## [TO DO]
Each line of the data below that contains "knee" must be copied.

——————————

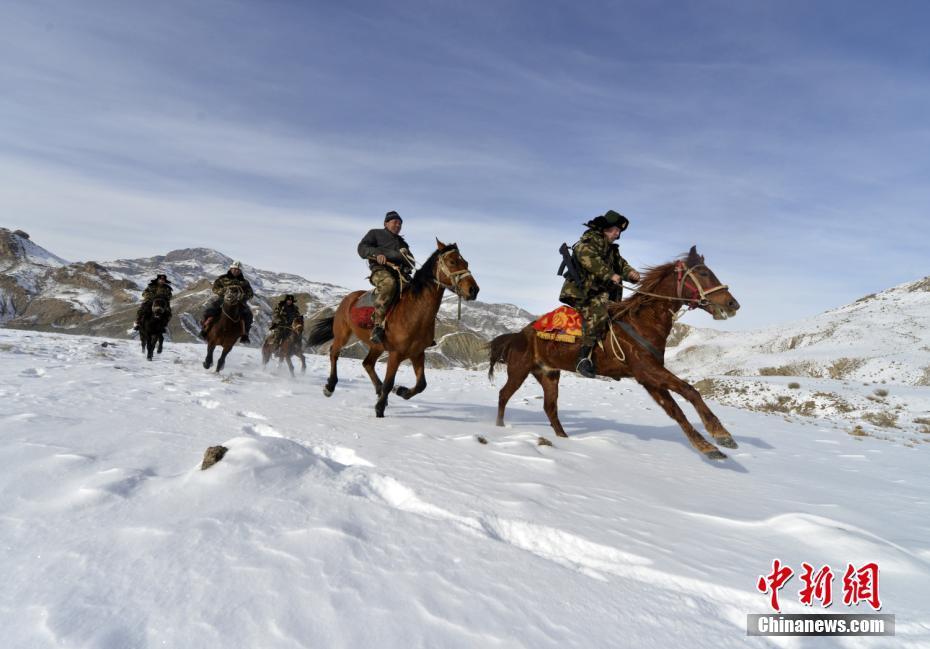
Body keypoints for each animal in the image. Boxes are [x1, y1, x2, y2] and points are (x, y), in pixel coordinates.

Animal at [308, 240, 478, 418]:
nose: (473, 290)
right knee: (334, 353)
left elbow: (421, 384)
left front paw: (401, 391)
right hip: (343, 334)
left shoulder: (417, 353)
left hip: (376, 346)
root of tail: (349, 298)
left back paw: (378, 391)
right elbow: (390, 382)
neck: (414, 312)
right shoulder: (395, 354)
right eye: (452, 262)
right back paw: (330, 386)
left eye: (466, 263)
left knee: (367, 363)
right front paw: (379, 409)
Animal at [486, 244, 740, 460]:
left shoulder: (649, 379)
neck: (643, 322)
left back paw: (564, 439)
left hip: (549, 374)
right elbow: (689, 392)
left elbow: (676, 409)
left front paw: (710, 443)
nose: (732, 304)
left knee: (550, 407)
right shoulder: (648, 372)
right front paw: (718, 436)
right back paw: (499, 428)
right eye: (704, 273)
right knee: (504, 395)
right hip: (519, 370)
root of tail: (518, 334)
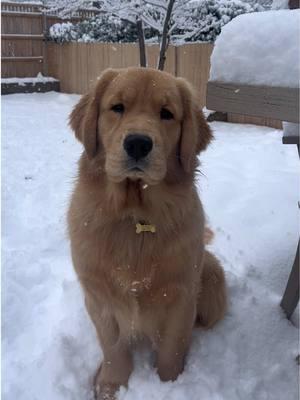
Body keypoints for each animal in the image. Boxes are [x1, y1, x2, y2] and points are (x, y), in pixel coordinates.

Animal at [68, 67, 226, 398]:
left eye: (167, 113)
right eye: (117, 107)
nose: (138, 144)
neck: (134, 217)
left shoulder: (181, 296)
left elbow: (172, 348)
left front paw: (170, 384)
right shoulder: (99, 296)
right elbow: (113, 350)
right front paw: (110, 386)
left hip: (212, 273)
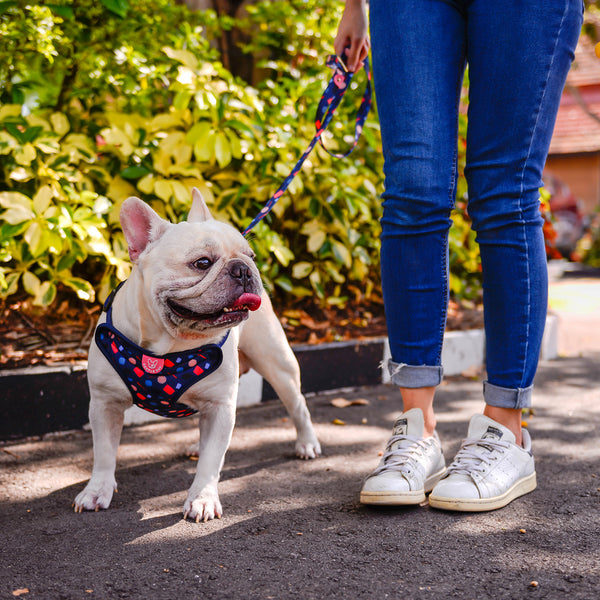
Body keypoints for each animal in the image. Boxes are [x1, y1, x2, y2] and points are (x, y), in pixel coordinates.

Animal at [73, 191, 322, 520]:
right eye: (202, 263)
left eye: (252, 256)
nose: (244, 268)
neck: (170, 344)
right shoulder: (105, 404)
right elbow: (103, 453)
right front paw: (97, 490)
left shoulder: (220, 406)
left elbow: (211, 462)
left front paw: (202, 498)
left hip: (278, 365)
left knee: (298, 406)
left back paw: (307, 443)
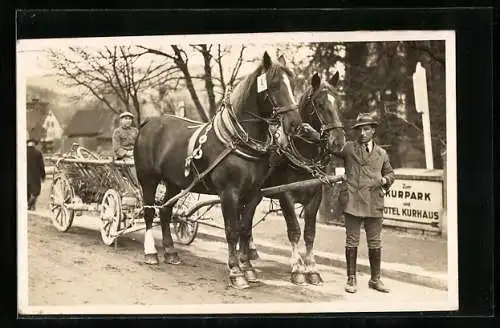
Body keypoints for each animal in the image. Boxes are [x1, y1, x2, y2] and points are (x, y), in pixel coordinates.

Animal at [134, 52, 300, 290]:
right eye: (275, 85)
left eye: (293, 83)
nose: (295, 124)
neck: (237, 140)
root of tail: (148, 122)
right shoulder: (228, 194)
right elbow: (231, 231)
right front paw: (236, 272)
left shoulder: (253, 195)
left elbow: (245, 229)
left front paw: (248, 268)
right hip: (148, 178)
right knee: (149, 212)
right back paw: (151, 253)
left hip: (175, 183)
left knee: (165, 212)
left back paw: (171, 252)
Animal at [244, 71, 346, 284]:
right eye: (320, 104)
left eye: (338, 102)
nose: (339, 141)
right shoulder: (286, 197)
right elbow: (294, 231)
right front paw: (298, 268)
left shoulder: (315, 197)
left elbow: (309, 233)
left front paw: (312, 268)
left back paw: (250, 250)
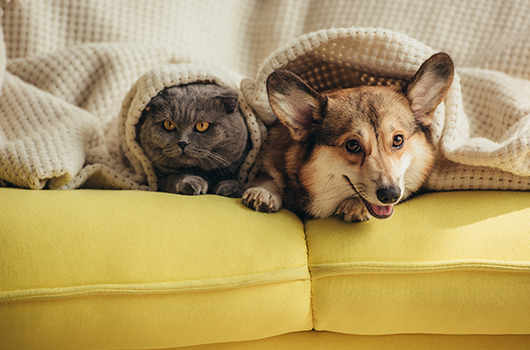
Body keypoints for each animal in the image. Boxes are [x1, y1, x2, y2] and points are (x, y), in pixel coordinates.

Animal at [241, 52, 452, 221]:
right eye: (352, 145)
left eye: (398, 140)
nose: (390, 195)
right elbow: (268, 177)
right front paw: (263, 191)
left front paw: (354, 205)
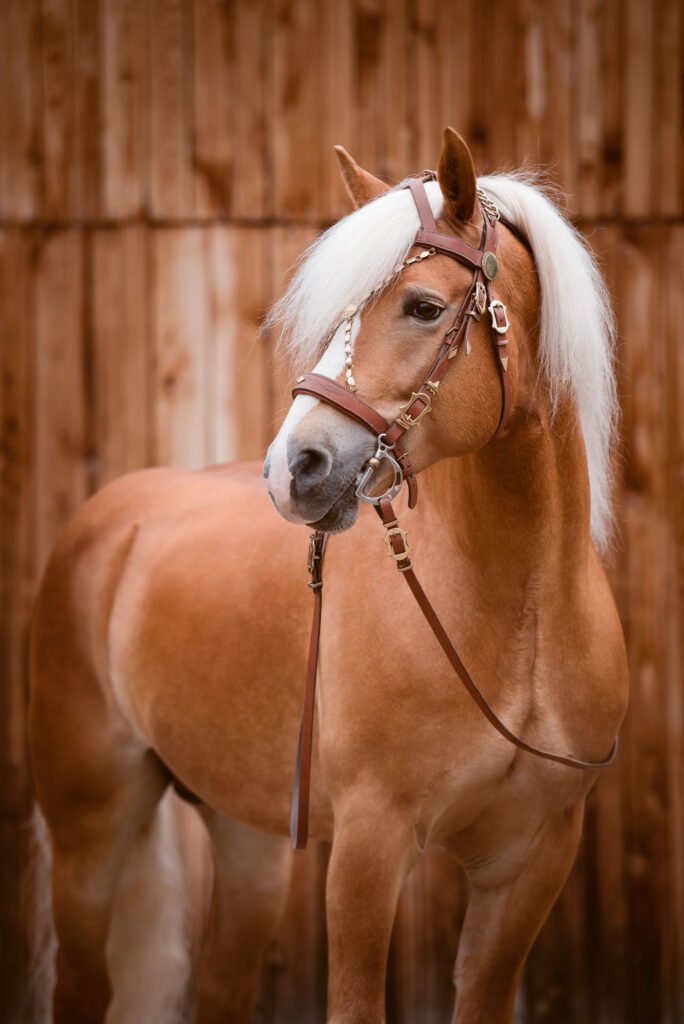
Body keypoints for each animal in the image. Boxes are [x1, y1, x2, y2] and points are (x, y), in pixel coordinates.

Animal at [29, 127, 628, 1023]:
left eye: (423, 306)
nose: (293, 469)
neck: (516, 621)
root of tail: (106, 521)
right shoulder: (368, 847)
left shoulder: (533, 859)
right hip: (90, 830)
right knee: (82, 982)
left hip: (249, 839)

——————————

## [OUTPUT FOR THIS TASK]
right knee: (334, 353)
left knee: (367, 363)
left knee: (550, 407)
right knee: (504, 395)
left knee: (298, 406)
right knee: (149, 212)
left knee: (165, 212)
right knee: (82, 982)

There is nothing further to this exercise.